Le corps d’Ali a été transféré à l’Institut médico-légal. La directrice a fourni une contre-expertise contestant les premières conclusions. Elle a décompté 27 hématomes sur le corps d’Ali et a conclu à une mort par anoxie… directement liée au recours à la technique du pliage.

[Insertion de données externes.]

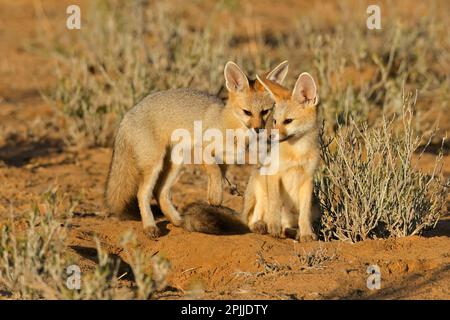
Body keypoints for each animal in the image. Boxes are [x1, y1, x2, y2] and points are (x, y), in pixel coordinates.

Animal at [105, 60, 288, 238]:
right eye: (247, 112)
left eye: (265, 112)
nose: (258, 129)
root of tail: (128, 115)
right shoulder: (201, 151)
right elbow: (214, 172)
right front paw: (216, 197)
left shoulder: (225, 162)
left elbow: (216, 178)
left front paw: (213, 199)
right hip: (155, 165)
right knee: (143, 194)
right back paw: (150, 226)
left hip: (175, 164)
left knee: (160, 192)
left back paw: (178, 220)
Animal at [241, 71, 322, 241]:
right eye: (275, 121)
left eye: (288, 121)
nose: (270, 136)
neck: (298, 153)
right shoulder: (273, 174)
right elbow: (275, 203)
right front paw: (273, 226)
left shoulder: (308, 179)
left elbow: (304, 214)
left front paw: (306, 233)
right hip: (259, 184)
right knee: (252, 219)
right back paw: (261, 226)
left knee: (288, 225)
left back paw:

Depuis, nous lui rendons hommage tous les 10 juin à Argenteuil. Nous n’avons pas cessé de mener le combat devant la justice malgré le rejet du pourvoi en cassation en février 2016 au motif qu’il serait ‘impossible de retenir une cause certaine de la mort d’Ali Ziri’. Amnesty International nous soutient et condamne les méthodes violentes de la police. Notre dernière chance ? La Cour européenne des droits de l’homme. On vient d’introduire un recours et on attend avec espoir. La France doit donner des explications ! Comment un homme qui sort de chez lui en bonne santé peut-il mourir suite à une interpellation ? Ce genre de drame ne doit plus se reproduire. Les jeunes policiers sont sous pression. Ils méconnaissent leurs zones d’affectation, dites de non-droit. Ils ont peur, sont sur le qui-vive, réagissent de manière démesurée. On peut éviter de telles tragédies et favoriser le vivre-ensemble.
Un épilogue heureux
En attendant, pour quelque chose malheur est bon. En 2010, je suis retourné au village, en Algérie, et la famille d’Ali a souhaité me rencontrer, connaissant mon implication dans la cause. Ils ont aussi reçu mon fils lorsqu’il s’est rendu là-bas. Et de ce drame est née une belle histoire : mon fils est tombé amoureux de la fille d’Ali. Ils se sont fiancés en 2011 et vivent tous deux à Argenteuil aujourd’hui. Un an plus tard, le petit Adam est né. Je suis le grand-père du petit-fils d’Ali Ziri, à qui je raconterai tout un jour.”